I once wrote a scene in which high-schoolers were excited for The Simpsons Movie, and someone asked, “Shouldn’t you just write that they’ll be going to the movies? Aren’t you worried mentioning the Simpsons Movie will date your story?”

I wasn’t.

I believe it’s important to know in what year your characters exist. That story I set in 2007. It began in the summer. The Simpsons was released July 27th, 2007. It made sense the characters would watch it, and mentioning it by name better cemented the characters in the story's reality.

Some writers refrain from referencing popular culture out of fear of dating their work. They want their stories to forever take place in the present, in the here and now. This is impossible. In writing there is no such thing as a permanent present. Be as nondescript as you want, as vague about jobs and entertainment and world issues as you can, and it won’t matter: eventually (or quickly) your story will become dated.

It can’t be helped.

Language and society and the world change in unforeseeable ways.

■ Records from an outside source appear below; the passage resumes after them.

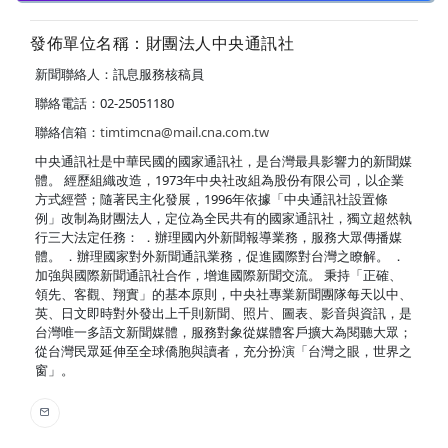
發佈單位名稱：財團法人中央通訊社
新聞聯絡人：訊息服務核稿員
聯絡電話：02-25051180
聯絡信箱：
timtimcna@mail.cna.com.tw
中央通訊社是中華民國的國家通訊社，是台灣最具影響力的新聞媒
體。 經歷組織改造，1973年中央社改組為股份有限公司，以企業
方式經營；隨著民主化發展，1996年依據「中央通訊社設置條
例」改制為財團法人，定位為全民共有的國家通訊社，獨立超然執
行三大法定任務： ．辦理國內外新聞報導業務，服務大眾傳播媒
體。 ．辦理國家對外新聞通訊業務，促進國際對台灣之瞭解。 ．
加強與國際新聞通訊社合作，增進國際新聞交流。 秉持「正確、
領先、客觀、翔實」的基本原則，中央社專業新聞團隊每天以中、
英、日文即時對外發出上千則新聞、照片、圖表、影音與資訊，是
台灣唯一多語文新聞媒體，服務對象從媒體客戶擴大為閱聽大眾；
從台灣民眾延伸至全球僑胞與讀者，充分扮演「台灣之眼，世界之
窗」。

Back in the eighties, you could have done your damndest to write a middle-class coming-of-age novel that would always read like it was occurring in modern day, but by not mentioning smart phones or social media, by a total lack of texting or tweets or snapchats, a 2014 reader would sense your story was written in a different era.

Does that mean the 80’s story has lost its relevancy?

Maybe a smidgen, but for the most part, no.

Novels aren’t like pieces of hardware. As newer stories emerge, older narratives don’t turn obsolete. Books aren’t timeless because they avoid details a modern mind would find antiquated. They’re timeless because they immerse a reader in the world of the pages. Readers can empathize with the characters on account of the story’s given circumstances. It doesn’t matter if those circumstances occur during ancient times or the Elizabethan era or the eighties or now.

So accept the inevitable. Any modern story is bound to become a period piece. Date yourself. Now, I’m not advocating writing unnecessary pop culture references. Don’t be superfluous. Don’t obsess with trivial details, where your writing is like a camera focused on background scenery while the main characters walk around blurred and out-of-focus. Just recognize your characters inhabit a world that has its own technology and cultural consciousness and, depending on the story you’ve chosen to create, know that to gloss over this might rob the work of its verisimilitude.